Among his favorite food fallacies was the 19th-century belief that tomatoes caused cancer. More seriously, he says, people have periodically stopped consuming milk, meat and fish because of real health hazards.

In most cases, Mr. Smith says, market pressures forced food suppliers to adopt stronger safety measures, which brought consumers back.

"The recurring theme has been 'We're changing our diets until you figure out a way to solve the problem,'" he says. "But most people didn't wind up vegetarians."

Similarly, fears about Alar, a pesticide used on fruit, sent apple sales plummeting in 1989. But sales rebounded quickly and the controversy was forgotten when farmers stopped using the chemical.

Mr. Lyman and Mr. Nelson, both committed vegetarians, agree that scare tactics and zealotry won't do much for their cause in the long term.

"The biggest mistake the [animal rights] movement ever made was doing things like throwing paint on people wearing fur," Mr. Lyman says. "Nobody listens to you when you point your finger at them and scream. This is the same situation."
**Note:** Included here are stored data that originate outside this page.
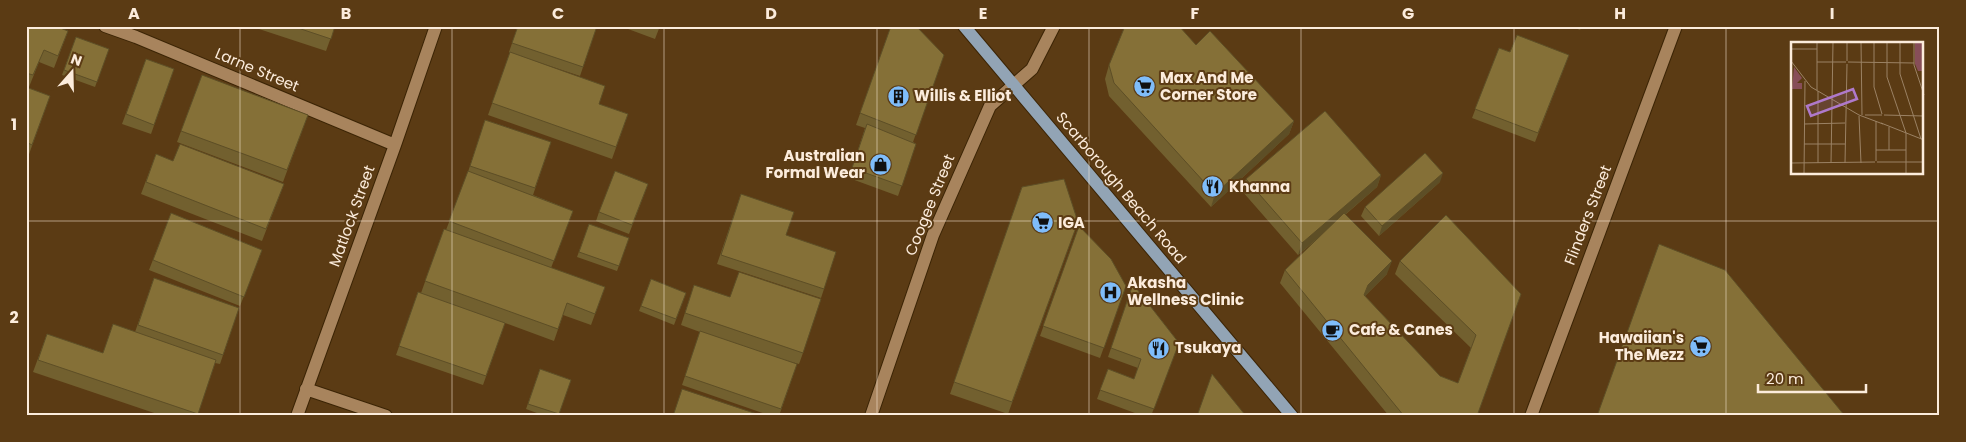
<svg xmlns="http://www.w3.org/2000/svg" width="1966" height="442" viewBox="0 0 1966 442" font-family="Poppins,sans-serif">
  <style>
    .lines { fill: none; stroke-linecap: round; stroke-linejoin: round }
    .street-casing { stroke: #3b2405; stroke-width: 14 }
    .primary-casing { stroke: #3b2405; stroke-width: 14 }
    .street { stroke: #a8845d; stroke-width: 12 }
    .primary { stroke: #92a4b5; stroke-width: 12 }
    .wall { fill: #72602f }
    .shaded-wall { fill: #5d4e26 }
    .building { fill: #857037; stroke: #5d4e26 }
    .grid { fill: none; stroke: #fcecdc; stroke-width: 1; stroke-opacity: 0.55 }
    .labels { text-anchor: middle; stroke-width: 4; stroke-linejoin: round; paint-order: stroke }
    .street-label { font-size: 15px; fill: #fcecdc; stroke: #5b3b14 }
    .poi-label { font-size: 15px; font-weight: bold; fill: #fcecdc; stroke: #5b3b14; text-anchor: start }
    .inset-road { fill: none; stroke: #9b8264; stroke-width: 1 }
    .view { fill: #af79cb; fill-opacity: 0.15; stroke: #af79cb; stroke-width: 2.5 }
    .inset-edge { fill: none; stroke: #fcecdc; stroke-width: 2.5 }
    .neatline { fill: none; stroke: #fcecdc; stroke-width: 2 }
    .grid-label { font-size: 16px; text-anchor: middle; font-weight: bold; fill: #fcecdc }
  </style>
  <rect width="100%" height="100%" fill="#5b3b14"/>
  <g class="lines">
    <defs>
      <path id="street" d="M 105,26 L 136,37 L 395,145
        M 306,389 L 386,416
        M 297,416 L 395,145 L 436,26
        M 871,416 L 933,235 L 990,106 L 1032,69 L 1054,26
        M 1531,416 L 1676,26"/>
      <path id="primary" d="M 964,26 L 1292,416"/>
    </defs>
    <use href="#street" class="street-casing"/>
    <use href="#primary" class="primary-casing"/>
    <use href="#street" class="street"/>
    <use href="#primary" class="primary"/>
  </g>
  <path class="wall" d="M 26,26 L 68,31 L 54,68 L 39,62 L 29,87 L 26,86 Z
    M 260,26 L 335,26 L 326,51 L 259,29 Z
    M 518,26 L 597,26 L 580,76 L 514,54 L 599,104 L 628,114 L 612,159 L 488,115 L 510,53 L 509,52 Z
    M 620,26 L 660,26 L 655,39 Z
    M 891,26 L 944,55 L 913,142 L 916,144 L 898,196 L 849,178 L 865,128 L 856,125 Z
    M 1570,26 L 1582,26 L 1580,30 Z
    M 76,37 L 109,49 L 95,87 L 62,75 Z
    M 1196,45 L 1294,121 L 1289,134 L 1211,207 L 1109,96 L 1105,79 L 1109,65 Z
    M 1499,48 L 1510,52 L 1569,55 L 1535,142 L 1472,118 Z
    M 146,59 L 174,69 L 151,134 L 122,124 Z
    M 202,75 L 308,115 L 283,182 L 177,142 Z
    M 26,87 L 50,96 L 28,157 L 26,156 Z
    M 485,120 L 551,142 L 533,195 L 573,211 L 551,268 L 605,287 L 591,325 L 563,315 L 554,341 L 505,323 L 483,385 L 396,355 L 418,292 L 421,293 L 444,229 L 446,230 L 467,175 Z
    M 156,154 L 173,161 L 284,184 L 262,241 L 141,194 Z
    M 1381,175 L 1377,187 L 1345,215 L 1387,274 L 1365,296 L 1440,376 L 1458,383 L 1471,348 L 1395,274 L 1400,261 L 1521,294 L 1477,416 L 1389,416 L 1280,283 L 1285,270 L 1320,237 L 1298,255 L 1242,191 L 1246,179 Z
    M 1440,182 L 1379,236 L 1361,216 L 1365,207 Z
    M 648,184 L 629,234 L 596,221 L 599,212 Z
    M 1022,187 L 1078,222 L 1008,414 L 950,394 Z
    M 741,194 L 786,235 L 824,289 L 821,298 L 717,264 Z
    M 171,213 L 262,250 L 240,306 L 149,270 Z
    M 589,224 L 629,238 L 617,271 L 577,257 Z
    M 1079,226 L 1126,286 L 1100,358 L 1040,336 Z
    M 154,278 L 239,308 L 220,364 L 215,363 L 197,416 L 163,416 L 33,372 L 47,334 L 103,353 L 113,324 L 135,332 Z
    M 651,279 L 686,293 L 674,325 L 639,311 Z
    M 1133,284 L 1179,343 L 1151,416 L 1143,416 L 1097,399 L 1108,369 L 1134,379 L 1138,368 L 1108,357 Z
    M 694,285 L 803,353 L 799,364 L 788,361 L 797,364 L 779,416 L 771,416 L 682,385 L 700,332 L 681,325 Z
    M 540,369 L 571,380 L 558,416 L 545,416 L 526,409 Z"/>
  <path class="shaded-wall" d="M 1294,121 L 1289,134 L 1211,207 L 1215,194 Z
    M 1443,173 L 1440,182 L 1379,236 L 1382,226 Z
    M 1381,175 L 1377,187 L 1298,255 L 1302,243 Z
    M 1392,261 L 1387,274 L 1363,298 L 1359,308 L 1368,285 Z"/>
  <path class="building" d="M 26,26 L 55,26 L 68,31 L 58,56 L 44,50 L 33,75 L 26,73 Z
    M 292,26 L 335,26 L 331,39 Z
    M 518,26 L 597,26 L 583,67 L 512,43 Z
    M 891,26 L 916,26 L 944,55 L 916,135 L 860,113 Z
    M 1125,26 L 1179,26 L 1196,45 L 1210,31 L 1294,121 L 1215,194 L 1114,83 L 1109,65 Z
    M 1517,35 L 1569,55 L 1538,133 L 1475,109 L 1499,48 L 1510,52 Z
    M 76,37 L 109,49 L 97,82 L 64,70 Z
    M 510,52 L 605,86 L 599,104 L 628,114 L 616,147 L 492,103 Z
    M 146,59 L 174,69 L 154,125 L 126,114 Z
    M 202,75 L 308,115 L 287,170 L 181,131 Z
    M 26,87 L 50,96 L 32,145 L 26,142 Z
    M 1325,111 L 1381,175 L 1302,243 L 1246,179 Z
    M 485,120 L 551,142 L 535,188 L 470,166 Z
    M 867,124 L 916,144 L 902,186 L 852,168 Z
    M 180,144 L 284,184 L 266,229 L 146,182 L 156,154 L 173,161 Z
    M 1425,153 L 1443,173 L 1382,226 L 1365,207 Z
    M 468,171 L 573,211 L 554,261 L 449,221 Z
    M 615,171 L 648,184 L 632,225 L 599,212 Z
    M 1064,179 L 1078,222 L 1012,402 L 954,382 L 1022,187 Z
    M 741,194 L 794,212 L 786,235 L 836,252 L 824,289 L 721,255 Z
    M 171,213 L 262,250 L 244,297 L 153,260 Z
    M 1344,213 L 1392,261 L 1368,285 L 1364,295 L 1440,376 L 1458,383 L 1476,335 L 1400,261 L 1446,215 L 1521,294 L 1477,416 L 1404,416 L 1285,270 Z
    M 589,224 L 629,238 L 619,266 L 579,252 Z
    M 1079,226 L 1111,259 L 1126,286 L 1104,348 L 1043,326 Z
    M 444,229 L 605,287 L 595,314 L 567,303 L 558,329 L 425,281 Z
    M 1659,244 L 1725,270 L 1845,416 L 1597,416 Z
    M 739,272 L 821,299 L 803,353 L 685,313 L 694,285 L 730,297 Z
    M 154,278 L 239,308 L 223,355 L 138,325 Z
    M 651,279 L 686,293 L 676,319 L 641,306 Z
    M 1133,284 L 1179,343 L 1154,409 L 1100,390 L 1108,369 L 1134,379 L 1141,359 L 1111,348 Z
    M 418,292 L 505,323 L 486,376 L 399,346 Z
    M 113,324 L 216,360 L 198,414 L 38,360 L 47,334 L 103,353 Z
    M 700,331 L 797,364 L 781,409 L 685,376 Z
    M 540,369 L 571,380 L 559,414 L 528,404 Z
    M 1212,374 L 1246,416 L 1197,416 Z
    M 682,389 L 763,416 L 673,416 Z"/>
  <path class="grid" d="M 240,26 L 240,416M 452,26 L 452,416M 664,26 L 664,416M 877,26 L 877,416M 1089,26 L 1089,416M 1301,26 L 1301,416M 1514,26 L 1514,416M 1726,26 L 1726,416M 26,221 L 1940,221"/>
  <defs>
    <symbol id="supermarket-disc" viewBox="-11 -11 22 22"><circle r="9.5" fill="#7fbdfa" stroke="#5b3b14"/><path d="M-6-5.5h2.5l.6 2H6L4.5 2H-2.5L-4.4-4H-6ZM-1.5 3.2a1.3 1.3 0 1 0 .1 0ZM3 3.2a1.3 1.3 0 1 0 .1 0Z" fill="#111"/></symbol>
    <symbol id="building-disc" viewBox="-11 -11 22 22"><circle r="9.5" fill="#7fbdfa" stroke="#5b3b14"/><path d="M-4-6H4V6H1V3H-1V6H-4ZM-2.5-4.3h1.7v1.8h-1.7ZM.8-4.3h1.7v1.8H.8ZM-2.5-1h1.7V.8h-1.7ZM.8-1h1.7V.8H.8Z" fill="#111"/></symbol>
    <symbol id="shop-disc" viewBox="-11 -11 22 22"><circle r="9.5" fill="#7fbdfa" stroke="#5b3b14"/><path d="M-5-2.5h2.3a2.7 3.5 0 0 1 5.4 0H5L5.5 6h-11ZM-1.5-2.5h3a1.5 2.3 0 0 0-3 0Z" fill="#111"/></symbol>
    <symbol id="restaurant-disc" viewBox="-11 -11 22 22"><circle r="9.5" fill="#7fbdfa" stroke="#5b3b14"/><path d="M-5-6h1v4h1v-4h1v4h1v-4h1v5L-1.5 .5V6h-2V.5L-5-1ZM5-6V6H3V1.5H1.5Q1.5-4 5-6Z" fill="#111"/></symbol>
    <symbol id="hospital-disc" viewBox="-11 -11 22 22"><circle r="9.5" fill="#7fbdfa" stroke="#5b3b14"/><path d="M-5-5h3v3.5h4V-5h3V5h-3V1.5h-4V5h-3Z" fill="#111"/></symbol>
    <symbol id="cafe-disc" viewBox="-11 -11 22 22"><circle r="9.5" fill="#7fbdfa" stroke="#5b3b14"/><path d="M-5.5-4.5H6V0H3Q3 3.5 0 3.5H-2.5Q-5.5 3.5-5.5 0ZM3-3.2v2h1.7v-2ZM-6 4.5H4V6H-6Z" fill="#111"/></symbol>
  </defs>
  <g fill-rule="evenodd">
    <use href="#supermarket-disc" x="1132" y="74" width="25" height="25"/>
    <use href="#building-disc" x="886" y="84" width="25" height="25"/>
    <use href="#shop-disc" x="868" y="152" width="25" height="25"/>
    <use href="#restaurant-disc" x="1200" y="174" width="25" height="25"/>
    <use href="#supermarket-disc" x="1030" y="210" width="25" height="25"/>
    <use href="#hospital-disc" x="1098" y="280" width="25" height="25"/>
    <use href="#cafe-disc" x="1320" y="318" width="25" height="25"/>
    <use href="#supermarket-disc" x="1688" y="334" width="25" height="25"/>
    <use href="#restaurant-disc" x="1146" y="336" width="25" height="25"/>
  </g>
  <g class="labels">
    <g class="street-label">
      <text transform="translate(257 70) rotate(23)" y="5">Larne Street</text>
      <text transform="translate(1121 188) rotate(50)" y="5">Scarborough Beach Road</text>
      <text transform="translate(930 205) rotate(-68)" y="5">Coogee Street</text>
      <text transform="translate(1588 215) rotate(-69)" y="5">Flinders Street</text>
      <text transform="translate(352 216) rotate(-70)" y="5">Matlock Street</text>
    </g>
    <g class="poi-label">
      <text x="1160" y="83">Max And Me<tspan x="1160" dy="17">Corner Store</tspan></text>
      <text x="914" y="101">Willis &amp; Elliot</text>
      <text x="865" y="161" text-anchor="end">Australian<tspan x="865" dy="17">Formal Wear</tspan></text>
      <text x="1229" y="192">Khanna</text>
      <text x="1058" y="228">IGA</text>
      <text x="1127" y="288">Akasha<tspan x="1127" dy="17">Wellness Clinic</tspan></text>
      <text x="1349" y="335">Cafe &amp; Canes</text>
      <text x="1684" y="343" text-anchor="end">Hawaiian's<tspan x="1684" dy="17">The Mezz</tspan></text>
      <text x="1175" y="353">Tsukaya</text>
    </g>
  </g>
  <g transform="translate(1791 42)">
    <rect width="132" height="132" fill="#5b3b14"/>
    <path d="M 124,0 L 132,0 L 132,29 L 127,29 L 124,22 ZM 3,25 L 11,36 L 6,41 L 11,41 L 11,47 L 1,47 Z" fill="#874e58"/>
    <path class="inset-road" d="M 70,0 L 71,73M 83,0 L 83,45 L 91,72M 96,0 L 96,35 L 115,91 L 115,132M 109,0 L 109,32 L 130,97M 123,0 L 123,23 L 133,53M 0,7 L 26,7M 0,19 L 20,45 L 68,73 L 92,82M 56,19 L 56,0M 26,20 L 55,20M 57,20 L 123,21M 26,48 L 26,0M 74,73 L 91,73M 93,73 L 133,74M 68,74 L 70,121M 90,81 L 133,98M 13,82 L 54,81M 13,102 L 54,102M 85,108 L 115,108M 98,108 L 98,85M 85,119 L 85,79M 86,120 L 133,120M 0,121 L 84,120M 27,121 L 27,49M 40,121 L 42,0M 54,121 L 56,22M 13,132 L 14,39"/>
    <path class="view" d="M 62,47 L 66,57 L 20,74 L 16,64 Z"/>
    <rect width="132" height="132" class="inset-edge"/>
  </g>
  <rect width="1966" height="442" fill="none" stroke="#5b3b14" stroke-width="55"/>
  <g transform="translate(72 72) rotate(20)" stroke="#5b3b14" stroke-width="4" paint-order="stroke">
  <path d="M0-4L9 19L0 12L-9 19Z" fill="#fcecdc"/>
  <text y="-8" font-size="14" font-weight="bold" text-anchor="middle" fill="#fcecdc">N</text>
  </g>
  <path d="M1758 384v8h108v-8" fill="none" stroke="#fcecdc" stroke-width="2.5"/>
  <text x="1766" y="384" font-size="15" fill="#fcecdc" stroke="#5b3b14" stroke-width="4" paint-order="stroke">20 m</text>
  <rect x="28" y="28" width="1910" height="386" class="neatline"/>
  <g class="grid-label">
    <text x="134" y="19">A</text>
    <text x="346" y="19">B</text>
    <text x="558" y="19">C</text>
    <text x="771" y="19">D</text>
    <text x="983" y="19">E</text>
    <text x="1195" y="19">F</text>
    <text x="1408" y="19">G</text>
    <text x="1620" y="19">H</text>
    <text x="1832" y="19">I</text>
    <text x="14" y="130">1</text>
    <text x="14" y="323">2</text>
  </g>
</svg>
When people start to think about giving up meat, Mr. Nelson says, "we're happy, but you don't want to come on too strong. Some people hear someone might become vegetarian and right away they jump down their throat and say you shouldn't eat eggs or dairy either. If they're militant, that can turn someone off."

For most people, major changes in how they eat come gradually.

"We want people to start to think about what they're eating and where their food comes from," he says. "I think what's happening now gives us somewhat of an opportunity."

Then again, some people take the big step all at once.

"It's really not that much of a change," Ms. Daniels says. "You just don't eat meat."